[DATA EXTRACTS Boundary: Start]

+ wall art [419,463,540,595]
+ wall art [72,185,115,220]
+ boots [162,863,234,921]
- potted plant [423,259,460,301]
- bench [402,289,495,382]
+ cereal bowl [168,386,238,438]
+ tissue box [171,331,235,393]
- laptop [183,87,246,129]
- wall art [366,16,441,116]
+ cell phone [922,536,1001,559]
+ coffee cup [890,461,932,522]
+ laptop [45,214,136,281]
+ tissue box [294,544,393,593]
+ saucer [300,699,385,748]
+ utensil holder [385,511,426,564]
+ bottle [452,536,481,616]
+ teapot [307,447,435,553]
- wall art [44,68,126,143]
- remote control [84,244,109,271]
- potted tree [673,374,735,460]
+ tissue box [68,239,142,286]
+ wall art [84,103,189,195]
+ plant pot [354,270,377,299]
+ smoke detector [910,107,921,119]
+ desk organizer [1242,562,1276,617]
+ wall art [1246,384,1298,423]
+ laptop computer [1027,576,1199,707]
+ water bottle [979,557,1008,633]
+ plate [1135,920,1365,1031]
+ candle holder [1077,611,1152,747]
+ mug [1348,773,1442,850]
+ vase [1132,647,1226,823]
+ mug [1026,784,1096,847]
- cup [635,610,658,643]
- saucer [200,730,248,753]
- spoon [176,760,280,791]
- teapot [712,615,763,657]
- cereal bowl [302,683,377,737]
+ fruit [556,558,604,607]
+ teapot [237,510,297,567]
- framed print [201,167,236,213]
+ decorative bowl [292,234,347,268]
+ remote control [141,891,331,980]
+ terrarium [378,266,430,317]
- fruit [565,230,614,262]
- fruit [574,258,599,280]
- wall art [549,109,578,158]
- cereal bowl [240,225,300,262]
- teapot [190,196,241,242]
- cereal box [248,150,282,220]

[DATA EXTRACTS Boundary: End]

## DIRECTIONS:
Give back all of the records exactly as they were provided above.

## EXERCISE RESPONSE:
+ wall art [419,463,540,595]
+ wall art [72,185,115,220]
+ boots [162,863,234,921]
- potted plant [423,259,460,301]
- bench [402,289,495,382]
+ cereal bowl [168,386,238,438]
+ tissue box [171,331,235,393]
- laptop [183,87,246,129]
- wall art [366,16,441,116]
+ cell phone [922,536,1001,559]
+ coffee cup [890,461,932,522]
+ laptop [45,214,136,281]
+ tissue box [294,544,393,593]
+ saucer [300,699,385,748]
+ utensil holder [385,511,426,564]
+ bottle [452,536,481,616]
+ teapot [307,447,435,553]
- wall art [44,68,126,143]
- remote control [84,244,109,271]
- potted tree [673,374,735,460]
+ tissue box [68,239,142,286]
+ wall art [84,103,189,195]
+ plant pot [354,270,377,299]
+ smoke detector [910,107,921,119]
+ desk organizer [1242,562,1276,617]
+ wall art [1246,384,1298,423]
+ laptop computer [1027,576,1199,707]
+ water bottle [979,557,1008,633]
+ plate [1135,920,1365,1031]
+ candle holder [1077,611,1152,747]
+ mug [1348,773,1442,850]
+ vase [1132,647,1226,823]
+ mug [1026,784,1096,847]
- cup [635,610,658,643]
- saucer [200,730,248,753]
- spoon [176,760,280,791]
- teapot [712,615,763,657]
- cereal bowl [302,683,377,737]
+ fruit [556,558,604,607]
+ teapot [237,510,297,567]
- framed print [201,167,236,213]
+ decorative bowl [292,234,347,268]
+ remote control [141,891,331,980]
+ terrarium [378,266,430,317]
- fruit [565,230,614,262]
- fruit [574,258,599,280]
- wall art [549,109,578,158]
- cereal bowl [240,225,300,262]
- teapot [190,196,241,242]
- cereal box [248,150,282,220]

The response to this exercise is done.